The newcomers are night creatures, bedding down beneath the place where the floorboards rot. In the roof space, bats scatter through gaps in the tiles when darkness falls. Rats venture into town in the hope of finding some juicy morsel in the supermarket bins, before bringing their prizes back to the safety of an old bedroom. They eat in the shadow of a rusted bed frame, casting a moonlight shadow on the wall like a signal from a distant land.
These forgotten structures are spread across the globe like grains of salt sprinkles across a meal. Far to the north, in a Scandinavian wood, a hut hosts mice and hares. The charcoal-burner who lived here is long gone, but his home is the perfect place to weather the frequent storms.
In a dusky Texas frontier town, a bar stands abandoned.

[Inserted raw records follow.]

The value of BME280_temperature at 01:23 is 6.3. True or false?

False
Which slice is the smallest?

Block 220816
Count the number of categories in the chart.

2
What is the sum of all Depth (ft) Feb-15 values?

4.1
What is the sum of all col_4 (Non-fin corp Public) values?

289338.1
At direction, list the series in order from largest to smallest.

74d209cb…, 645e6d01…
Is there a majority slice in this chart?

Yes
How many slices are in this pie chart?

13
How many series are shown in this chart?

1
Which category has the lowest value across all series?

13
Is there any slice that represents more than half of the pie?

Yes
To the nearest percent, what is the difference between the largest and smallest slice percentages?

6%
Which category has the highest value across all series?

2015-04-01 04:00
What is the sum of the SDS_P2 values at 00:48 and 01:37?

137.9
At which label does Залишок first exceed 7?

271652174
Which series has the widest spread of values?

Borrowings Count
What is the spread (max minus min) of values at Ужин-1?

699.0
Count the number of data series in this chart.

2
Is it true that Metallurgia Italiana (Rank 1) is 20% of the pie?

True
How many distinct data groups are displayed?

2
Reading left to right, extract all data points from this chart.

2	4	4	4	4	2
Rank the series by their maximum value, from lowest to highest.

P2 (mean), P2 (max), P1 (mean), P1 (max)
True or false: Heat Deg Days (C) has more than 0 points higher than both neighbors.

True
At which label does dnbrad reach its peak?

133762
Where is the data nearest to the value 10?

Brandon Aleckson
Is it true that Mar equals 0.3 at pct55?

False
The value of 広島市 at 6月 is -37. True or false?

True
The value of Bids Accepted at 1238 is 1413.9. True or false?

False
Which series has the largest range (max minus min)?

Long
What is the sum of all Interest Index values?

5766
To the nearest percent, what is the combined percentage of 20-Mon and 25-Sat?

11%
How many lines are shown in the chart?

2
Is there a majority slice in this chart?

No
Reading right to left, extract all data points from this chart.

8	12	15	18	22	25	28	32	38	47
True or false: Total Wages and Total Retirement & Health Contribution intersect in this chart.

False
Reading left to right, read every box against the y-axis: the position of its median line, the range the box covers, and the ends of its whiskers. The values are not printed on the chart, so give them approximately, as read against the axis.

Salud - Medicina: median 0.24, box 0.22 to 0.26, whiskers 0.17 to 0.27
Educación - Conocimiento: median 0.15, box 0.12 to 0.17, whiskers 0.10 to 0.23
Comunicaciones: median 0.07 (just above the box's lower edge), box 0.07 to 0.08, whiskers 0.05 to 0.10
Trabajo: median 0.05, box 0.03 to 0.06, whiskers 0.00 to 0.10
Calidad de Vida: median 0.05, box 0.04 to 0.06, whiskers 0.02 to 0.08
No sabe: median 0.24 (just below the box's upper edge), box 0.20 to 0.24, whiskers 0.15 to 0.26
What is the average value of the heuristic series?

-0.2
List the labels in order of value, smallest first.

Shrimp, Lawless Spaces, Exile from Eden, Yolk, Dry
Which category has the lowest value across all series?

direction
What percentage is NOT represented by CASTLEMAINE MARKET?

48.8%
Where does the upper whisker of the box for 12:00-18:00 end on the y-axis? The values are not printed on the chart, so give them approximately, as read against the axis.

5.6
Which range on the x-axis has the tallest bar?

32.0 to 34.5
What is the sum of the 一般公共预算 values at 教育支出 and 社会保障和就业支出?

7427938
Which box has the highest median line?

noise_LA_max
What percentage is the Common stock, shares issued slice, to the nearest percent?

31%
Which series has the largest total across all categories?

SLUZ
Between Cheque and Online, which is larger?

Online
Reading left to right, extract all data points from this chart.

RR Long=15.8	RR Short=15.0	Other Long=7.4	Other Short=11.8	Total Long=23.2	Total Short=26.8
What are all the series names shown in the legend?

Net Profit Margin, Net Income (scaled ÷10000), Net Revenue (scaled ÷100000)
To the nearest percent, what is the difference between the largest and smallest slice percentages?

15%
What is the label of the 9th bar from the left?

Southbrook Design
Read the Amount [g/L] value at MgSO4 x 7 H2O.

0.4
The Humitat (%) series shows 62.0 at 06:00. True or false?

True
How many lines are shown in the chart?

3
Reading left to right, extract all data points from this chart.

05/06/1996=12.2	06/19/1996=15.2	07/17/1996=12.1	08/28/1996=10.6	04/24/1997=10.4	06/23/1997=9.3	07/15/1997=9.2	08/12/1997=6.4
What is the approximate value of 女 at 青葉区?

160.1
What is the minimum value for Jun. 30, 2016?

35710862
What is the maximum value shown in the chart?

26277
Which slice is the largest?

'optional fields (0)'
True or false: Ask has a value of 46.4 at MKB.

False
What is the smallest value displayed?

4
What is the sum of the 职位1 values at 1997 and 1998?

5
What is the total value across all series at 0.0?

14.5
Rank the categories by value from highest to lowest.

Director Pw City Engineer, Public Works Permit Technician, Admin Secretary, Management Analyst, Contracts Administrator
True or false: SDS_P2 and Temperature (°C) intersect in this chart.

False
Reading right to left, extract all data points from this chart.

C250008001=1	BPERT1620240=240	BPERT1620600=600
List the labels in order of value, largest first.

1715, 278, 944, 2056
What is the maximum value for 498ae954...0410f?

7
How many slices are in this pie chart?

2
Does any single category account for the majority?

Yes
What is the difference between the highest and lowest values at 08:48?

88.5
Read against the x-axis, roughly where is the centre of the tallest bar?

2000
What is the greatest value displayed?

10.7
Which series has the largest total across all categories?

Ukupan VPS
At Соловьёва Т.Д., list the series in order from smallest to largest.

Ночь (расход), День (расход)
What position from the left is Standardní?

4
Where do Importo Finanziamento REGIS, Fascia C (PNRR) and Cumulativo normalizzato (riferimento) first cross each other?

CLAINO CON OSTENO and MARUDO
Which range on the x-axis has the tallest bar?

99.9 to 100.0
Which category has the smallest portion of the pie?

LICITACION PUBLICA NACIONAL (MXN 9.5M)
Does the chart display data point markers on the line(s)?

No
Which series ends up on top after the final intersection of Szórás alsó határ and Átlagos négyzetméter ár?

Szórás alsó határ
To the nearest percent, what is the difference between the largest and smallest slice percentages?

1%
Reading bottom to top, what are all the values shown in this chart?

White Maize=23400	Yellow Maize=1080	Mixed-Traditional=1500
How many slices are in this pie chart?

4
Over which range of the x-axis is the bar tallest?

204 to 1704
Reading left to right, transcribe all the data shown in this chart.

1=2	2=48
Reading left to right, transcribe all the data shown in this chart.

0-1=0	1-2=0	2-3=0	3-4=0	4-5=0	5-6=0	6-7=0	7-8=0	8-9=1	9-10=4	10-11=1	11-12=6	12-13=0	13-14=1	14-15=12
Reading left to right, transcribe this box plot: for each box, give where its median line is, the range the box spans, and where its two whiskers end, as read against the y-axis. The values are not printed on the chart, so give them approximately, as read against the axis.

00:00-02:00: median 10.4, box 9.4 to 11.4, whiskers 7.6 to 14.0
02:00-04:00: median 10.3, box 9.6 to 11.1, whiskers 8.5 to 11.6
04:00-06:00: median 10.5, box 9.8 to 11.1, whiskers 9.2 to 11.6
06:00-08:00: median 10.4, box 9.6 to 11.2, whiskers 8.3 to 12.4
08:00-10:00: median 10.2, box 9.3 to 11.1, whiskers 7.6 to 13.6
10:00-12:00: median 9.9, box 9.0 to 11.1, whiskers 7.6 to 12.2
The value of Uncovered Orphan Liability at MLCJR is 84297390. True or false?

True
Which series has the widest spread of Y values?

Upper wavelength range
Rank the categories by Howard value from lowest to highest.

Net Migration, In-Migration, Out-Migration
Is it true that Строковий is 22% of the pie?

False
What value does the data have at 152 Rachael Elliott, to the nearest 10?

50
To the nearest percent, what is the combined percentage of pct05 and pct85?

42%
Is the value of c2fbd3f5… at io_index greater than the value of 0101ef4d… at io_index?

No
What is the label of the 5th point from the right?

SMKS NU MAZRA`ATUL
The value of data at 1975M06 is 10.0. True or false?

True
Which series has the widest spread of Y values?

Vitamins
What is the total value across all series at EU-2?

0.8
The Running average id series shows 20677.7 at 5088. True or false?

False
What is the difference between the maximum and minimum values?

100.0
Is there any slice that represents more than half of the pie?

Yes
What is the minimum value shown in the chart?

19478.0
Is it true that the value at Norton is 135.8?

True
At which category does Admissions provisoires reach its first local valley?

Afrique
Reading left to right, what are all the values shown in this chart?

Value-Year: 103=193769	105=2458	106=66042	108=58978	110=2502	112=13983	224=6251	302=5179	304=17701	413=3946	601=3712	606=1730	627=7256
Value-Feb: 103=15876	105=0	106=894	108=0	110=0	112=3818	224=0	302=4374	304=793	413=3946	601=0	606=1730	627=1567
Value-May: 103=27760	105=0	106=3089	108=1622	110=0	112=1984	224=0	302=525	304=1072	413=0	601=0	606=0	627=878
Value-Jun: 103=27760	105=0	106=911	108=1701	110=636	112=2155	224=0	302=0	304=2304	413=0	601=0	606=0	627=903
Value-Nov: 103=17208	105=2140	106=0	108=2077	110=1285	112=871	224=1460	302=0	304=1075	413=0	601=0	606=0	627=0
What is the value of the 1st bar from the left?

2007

Its patrons have departed and the saloon lies empty, save for the lizards feasting on insects beneath an empty stock shelf. A cockroach peaks its head from cracked glass and, thinking better of it, ducks back into its sanctuary within a sanctuary.
Even the plants are getting in on the action. Saplings push their way between kitchen tiles, grass grows in hallways, fed off water dripping from broken gutters. Through panes of dusty glass, light forces its way through to nourish the greenery thriving on the stone floor. Their roots crack the stone and hasten the decay. Perhaps one day they’ll open a gap for more light to stream through.
These ruins stand against their coming fate, waiting to be torn down. Wrecking balls and sled-hammers indifferent to the lives they tear from their homes. But it doesn’t matter, not really. The red brick identikit buildings that spring up in their place will also succumb to the cycle. The people go where they go and the Earth’s children return.
Whatever flimsy structures humans raise, the land will reclaim. Not quickly, perhaps, but inexorably. The city - the sound of metal on metal roars its defiance, but slinks away in the face of nature’s power: the eternal creaking of trees as they tear through brick; or the fluttering of insect wings as they swarm around a berry on a window ledge bramble.
These animals and plants that make their homes in humanity’s monuments are an omen, an echo from the future. When humanity departs from this world there will be others that remain and take shelter in the dark places where light once shone at the flick of a switch.